Evet malumdur ki, bu âlemde iyiler de kötüler de; iyilikler de kötülükler de derecelidir. Yani iyinin daha iyisi, kötünün daha kötüsü vardır. İyi ve kötü değerlendirmeleri bu nisbiyete göre yapılır. İşte bu ölçünün tatbikî bir örneği olabilecek bir mektubunda sorulan suale cevaben Üstadımız diyor ki:
Üstadımızdan, ne için Demokrat Parti’yi muhafazaya çalıştığını sorduk, cevaben:
“Eğer Demokrat Parti düşse, ya Halk Partisi veya Millet Partisi iktidara gelecek. Halbuki Halk Partisi, İttihadçıların bozuk kısmının cinayetleri ve hem cumhuriyetin birinci reisinin Sevr Muahedesiyle ve çok siyasî desiselerin icbarıyla, onbeş senede yaptığı icraatının kısm-ı a’zamı tamamıyla eski partiye yüklendiği için, bu asil Türk milleti ihtiyarıyla o partiyi kat’iyyen iktidara getirmeyecek. Çünki Halk Partisi iktidara gelecek olursa, komünist kuvveti aynı partinin altında bu vatana hâkim olacaktır. Halbuki bir Müslüman kat’iyyen komünist olamaz, anarşist olur. Bir Müslüman hiçbir zaman ecnebilerle mukayese edilemez. İşte bunun için hayat-ı içtimaiye ve vatanımıza dehşetli bir tehlike teşkil eden bu partinin iktidara gelmemesi için, Demokrat Parti’yi, Kur’an ve vatan ve İslâmiyet namına muhafazaya çalışıyorum” dedi.

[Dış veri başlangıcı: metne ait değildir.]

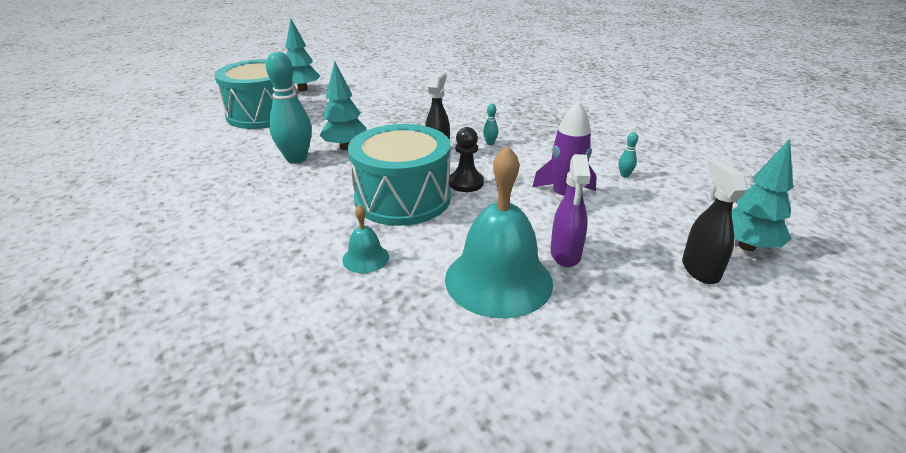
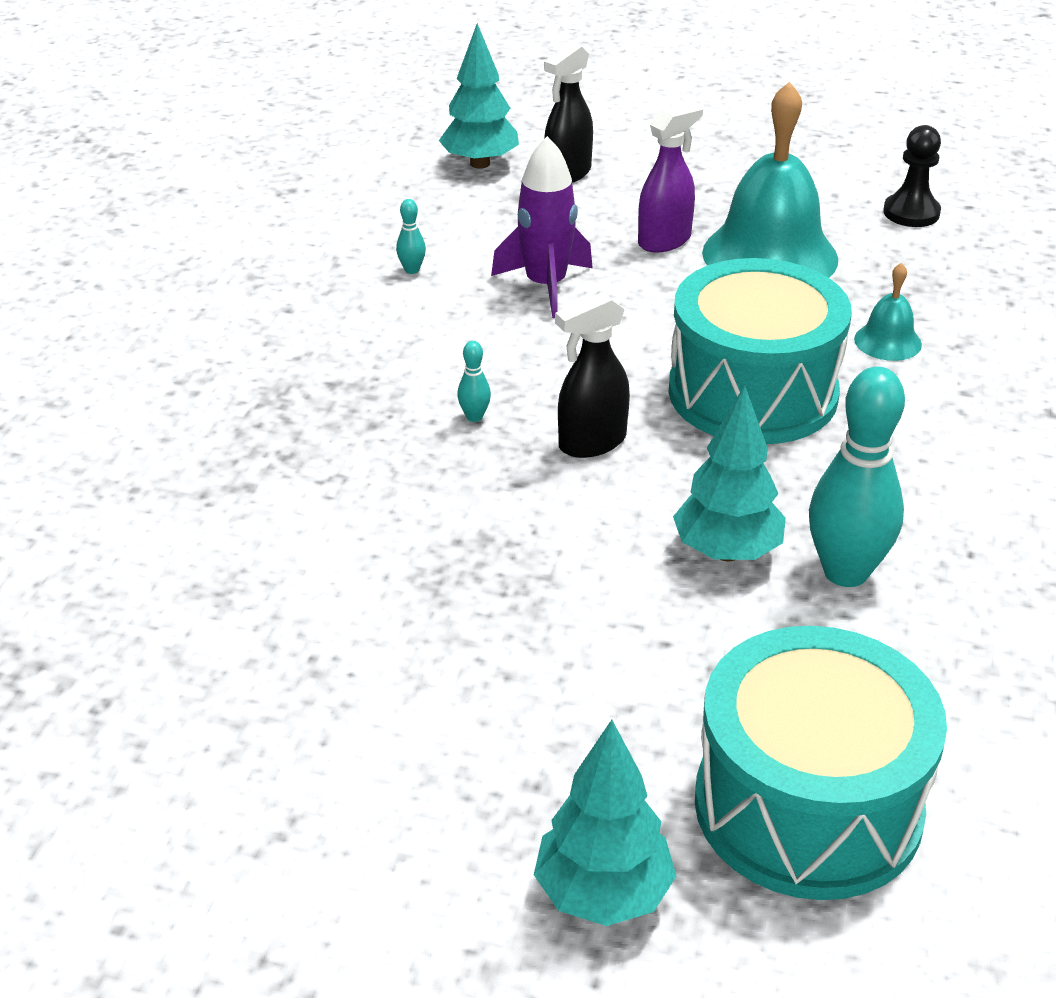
camera: 135 degrees left, 5 degrees up
(466, 183) = (632, 369): black pawn -> black pawn (911, 213)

Emirdağ Lâhikası-2 (206 p2)
Netice hayli uzun olan bu mevzuda tercihen seçtiğimiz bazı parçalarda görüldüğü üzere Nur Talebeleri rey kullanırken ehven-üş şer kaidesine istinaden daha az şerli olanı tercih ederek reylerini bu yönde kullanırlar.